Judge: cheaper on purpose
The judge scores each proposed action against policy and evidence. Counter-intuitively, the judge model is intentionally cheaper than the planner. Judging 'does this action satisfy these gates given this evidence?' is a narrower task than generating the action in the first place. A smaller model with tight policy context is more reliable at the bounded question than a large one improvising.
- The planner explores the space of what could be done.
- The judge enforces the space of what is allowed to be done.
- Splitting them means you can audit and tune the boundary without touching the creativity.
cycle#7711 start
planner → 14 candidate actions (model: large)

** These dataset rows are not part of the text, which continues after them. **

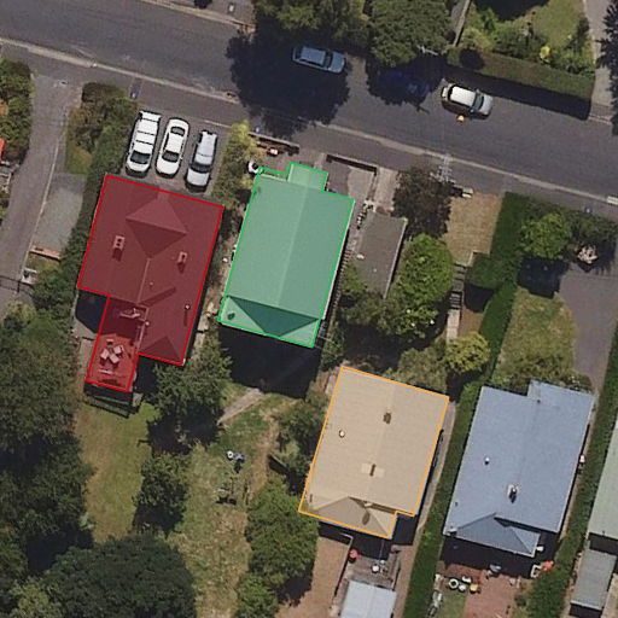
[(526,380),(523,397),(479,388),(444,535),(535,557),(542,525),(559,529),(590,395),(526,380)]
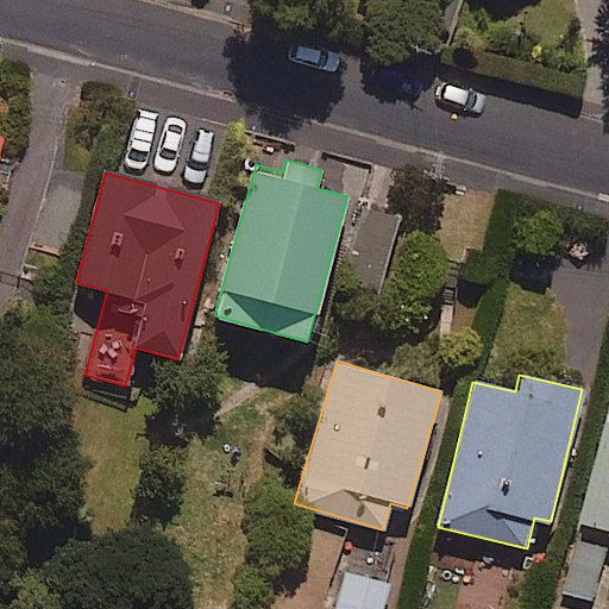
[(608,409),(576,520),(608,529),(608,409)]
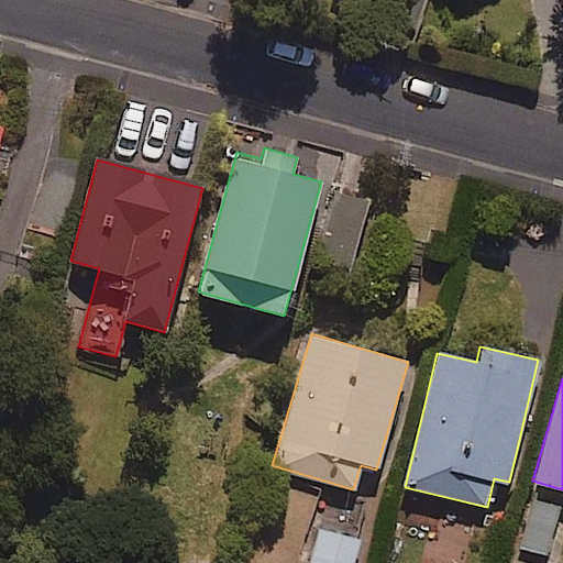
[(559,505),(531,499),(520,549),(548,554),(559,505)]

judge → 9 pass gates, 5 rejected (model: small)
reject: PRICE_DROP blocked by margin_gate
executor→ 9 writes, each with reverse_op
kill_switch: armed · rate_limit: 9/120
cycle#7711 done (logged: decision_log #84201–84209)Five of fourteen proposals never happened. They're still logged as rejected rows, with the gate that blocked them — so you can see what the agent wanted to do and why it wasn't allowed. That negative space is some of the most useful data in the system.
Executor: boring by design
The executor does the least interesting and most important work: it writes approved actions, stamps each with its reverse op, respects the rate limiter and advisory locks, and stops instantly if the kill switch trips. It has no opinions. An executor with opinions is just a second planner you forgot to govern.
A single model that plans, judges, and acts can't be held accountable for any of the three. Separate them and each becomes auditable.
— Ines Park
The loop isn't novel because it's clever. It's useful because it's legible. When something goes wrong, you know which role failed — the plan was bad, the gate was wrong, or the write failed — and you fix that one thing. Monolithic agents make every failure a mystery. This makes every failure an address.